To top it off, Saina Nehwal’s omission, due to a stomach complaint, robbed the tourney of some of its nationalistic flavour.

A stomach problem has ruled Saina Nehwal out of the tournament.

But the field isn’t completely barren, World No. 4 and top seed Viktor Axelsen, beaten finalist at All England, being the men’s section’s star attraction.

India’s leading men’s players, Kidambi Srikanth, Sameer Verma and B. Sai Praneeth, would all fancy their chances in an apparently diminished competition. So would World No. 6 and top seed P.V. Sindhu, who has endured an indifferent start in 2019 following her triumph at the year-ending BWF Super Series Finals in Dubai last year.

By their own admissions, she and Srikanth have struggled to perform consistently and are striving for it more than improving technically or physically.
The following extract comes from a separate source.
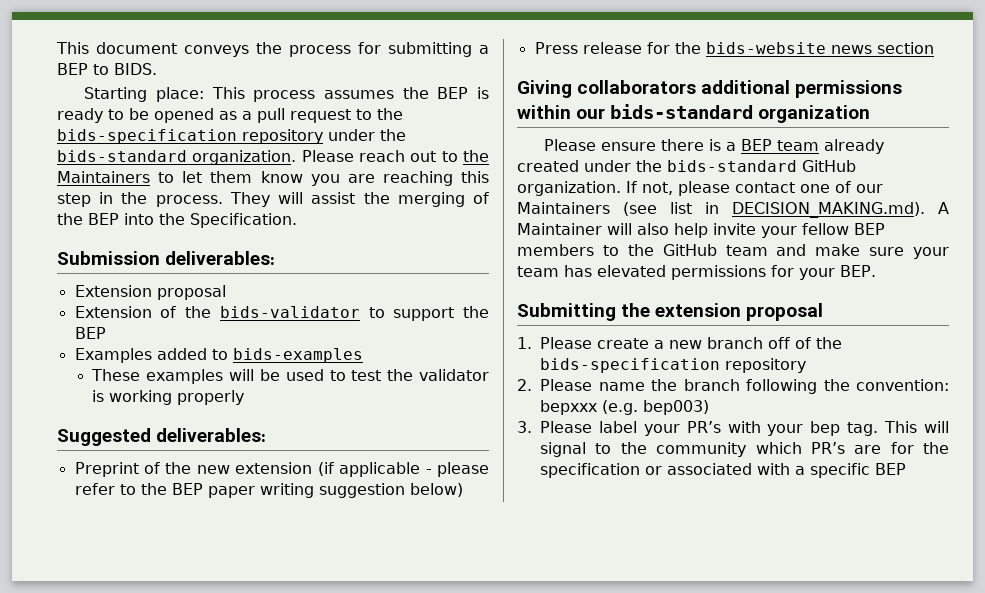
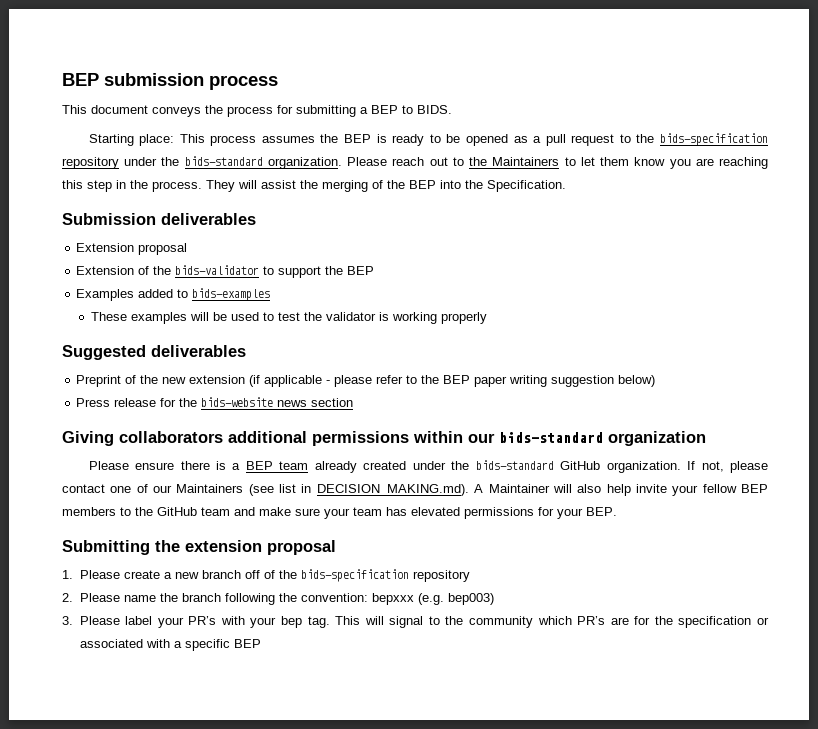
(56, 48) none -> [62,73,278,90] BEP submission process //
[165,251,276,265] deliverables: -> [161,213,256,225] deliverables
[156,428,267,442] deliverables: -> [151,345,246,357] deliverables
Injuries haven’t helped Srikanth’s cause either. “Had too many injuries in 2017 and 2018,” Srikanth said.

Kidambi Srikanth would be hoping to bounce back from recent disappointments.

A win here along with favourable results in Malaysia and Singapore, in tournaments succeeding India Open, would boost their confidence before the beginning of Tokyo Olympic’s qualifiers.

“I didnt start the year well. After going out in the first round at All England, I have prepared well for this tournament. I am focussed on reducing small technical errors that have let me down in big matches,” Sindhu said on Monday.

“I am working on being consistent. Losing at the quarter-final stage in recent competitions have been frustrating,” World No.7 Srikanth added, who has gone 17 months without a title now.

Denmark’s Viktor Axelsen is one of the top names in the men’s section.

Sindhu faces compatriot Mugdha Agrey in the first round. Vrushali Gummadi and Sai Uttejitha Rao Chukka are the other Indians in women’s singles. Srikanth is up against Hong Kong’s Wong Wing Ki Vincent. Sameer Verma begins against Denmark’s Rasmus Gemke. H.S. Prannoy, Subhankar Dey, Ajay Jayaram and Parupalli Kashyap are on the other half of the draw.

Exalted expectations might be a hindrance for the big-named Indian players, particularly infront of a bigger home crowd at a new venue, but Sindhu insisted it was a “good sign” and one has to take it “positively”.

“Playing at a new venue (Indira Gandhi Indoor Stadium instead of the Siri Fort Complex) will hit the players. They will get a different feel and vibe, But they have to adjust to it,” Sindhu pointed out.

“Indians won’t get any on-court advantage at the new venue,” conceded Srikanth, who revealed that it was the first time he practiced at IGI’s indoor courts on Monday.

With the 2020 Olympics not too far away, all 292 shuttlers participating would be keen to build up momentum in their push to confirm qualification for the quadrennial marquee event.

With the inevitable gradual fading of men’s badminton’s dominating duo Lin Dan and Lee Chong Wei, Denmark’s Axelsen, Japan’s Kento Momota, Srikanth and China’s Chen Long and Shi Yuqi all are in the race to become the next undisputed leader.

At a new venue, the India Open might just throw up a new name in the mix.